In 1991, appellant, Daniel Carroll, was convicted of cocaine possession, carrying a concealed weapon, and having a weapon while under disability, with various accompanying specifications, and he was sentenced to prison. On appeal, the court of appeals affirmed the judgment. See State v. Carroll (June 10, 1993), Cuyahoga App. No. 62747, unreported, 1993 WL 204587; see, also, State v. Carroll (1995), 72 Ohio St.3d 87, 647 N.E.2d 784, where we affirmed the denial of Carroll’s application to reopen the appeal.
In October 1993, Carroll filed a petition for postconviction relief, which the common pleas court denied in 1994.
In 1995, Carroll filed a second petition for postconviction relief in which he requested that his trial court correct his “illegal” sentence. In May 1996, appellee, Cuyahoga County Common Pleas Court Judge Daniel O. Corrigan, denied the requested relief.
In 1998, Carroll filed a complaint in the Court of Appeals for Cuyahoga County for a writ of mandamus to compel Judge Corrigan to issue findings of fact and conclusions of law on his May 1996 denial of Carroll’s second petition for postconviction relief. The court of appeals denied the writ, and, in 1999, we affirmed the judgment because “Judge Corrigan did not have any duty to issue findings of fact and conclusions of law on Carroll’s successive petition for postconviction relief.” State ex rel. Carroll v.

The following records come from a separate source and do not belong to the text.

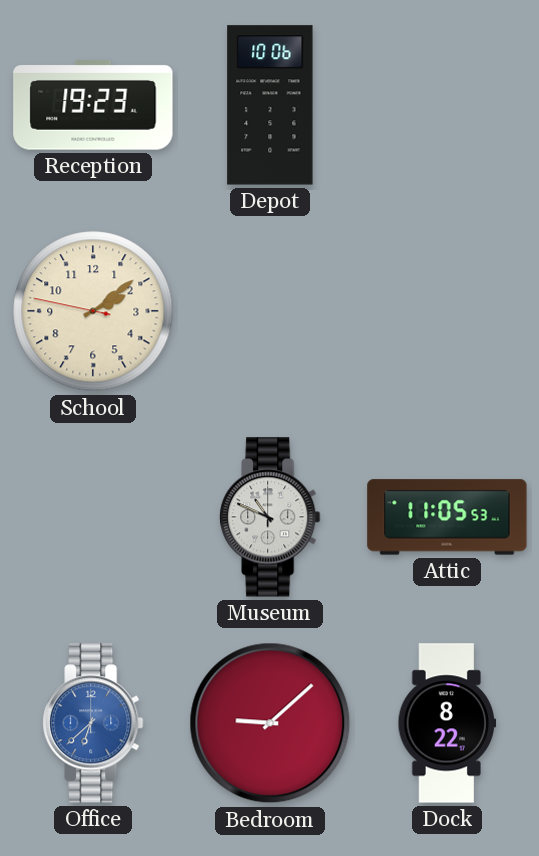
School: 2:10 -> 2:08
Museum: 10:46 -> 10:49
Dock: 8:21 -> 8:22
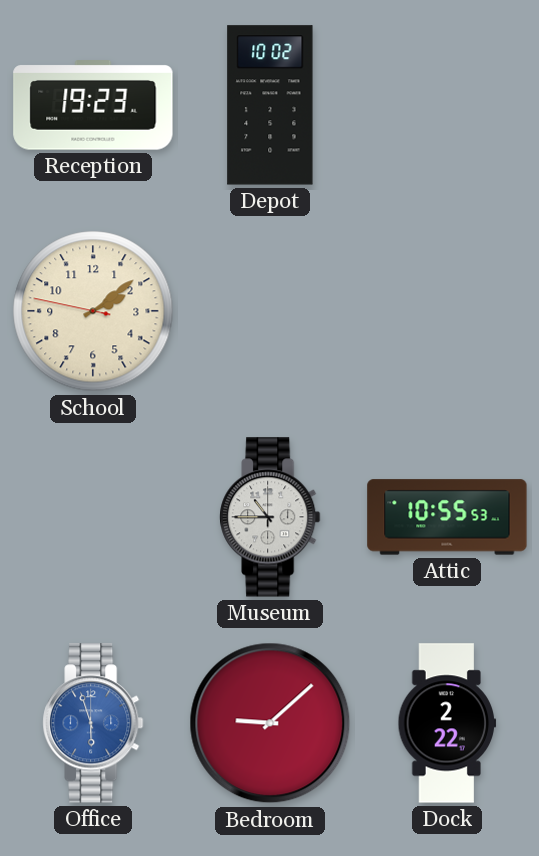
Depot: 10:06 -> 10:02
Museum: 10:49 -> 10:45
Attic: 11:05 -> 10:55
Office: 6:38 -> 5:57
Dock: 8:22 -> 2:22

Corrigan (1999), 84 Ohio St.3d 529, 530, 705 N.E.2d 1226, 1227.
In June 2000, Carroll filed another complaint in the court of appeals, again requesting a writ of mandamus to compel Judge Corrigan to provide findings of fact and conclusions of law on his May 1996 denial of Carroll’s successive petition for postconviction relief. The court of appeals subsequently dismissed the petition.

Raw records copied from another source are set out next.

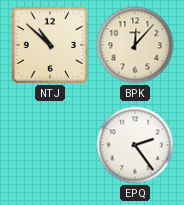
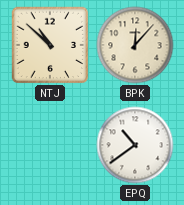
EPQ: 2:24 -> 10:39
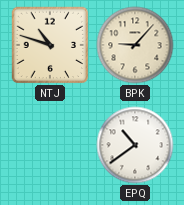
NTJ: 10:52 -> 10:48
BPK: 12:07 -> 9:07
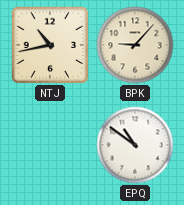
NTJ: 10:48 -> 10:43
EPQ: 10:39 -> 10:51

*332 Daniel Carroll, pro se.
William D. Mason, Cuyahoga County Prosecuting Attorney, and Andrew J. Nichol, Assistant Prosecuting Attorney, for appellee.
In his appeal as of right from that dismissal, Carroll asserts that because his second petition for postconviction relief raised different issues from his first petition, a writ of mandamus should be granted to compel Judge Corrigan to render findings of fact and conclusions of law on the 1996 denial of Carroll’s second petition for postconviction relief.
Carroll’s assertion is meritless. Res judicata bars Carroll from seeking the same relief in this mandamus action that he requested in his previous mandamus action. See, e.g., State ex rel. Collins v. Pokorny (1999), 86 Ohio St.3d 70, 71, 711 N.E.2d 683, 684. The judgment in his first mandamus action is conclusive on all claims that either were or might have been litigated in the first lawsuit. Brown v. Dayton (2000), 89 Ohio St.3d 245, 248, 730 N.E.2d 958, 962.
Moreover, even if res judicata did not bar Carroll’s second mandamus action, he was not entitled to the requested extraordinary relief because the issuance of findings of fact and conclusions of law on his successive petition was within Judge Corrigan’s discretion, and a writ of mandamus will not issue to control judicial discretion, even if that discretion is abused. State ex rel. Jennings v. Nurre (1995), 72 Ohio St.3d 596, 598, 651 N.E.2d 1006, 1008; R.C. 2731.03 and 2953.23(A).
Based on the foregoing, we affirm the judgment of the court of appeals.
Judgment affirmed.
Moyer, C.J., Douglas, Resnick, F.E. Sweeney, Pfeifer, Cook and Lundberg Stratton, JJ., concur.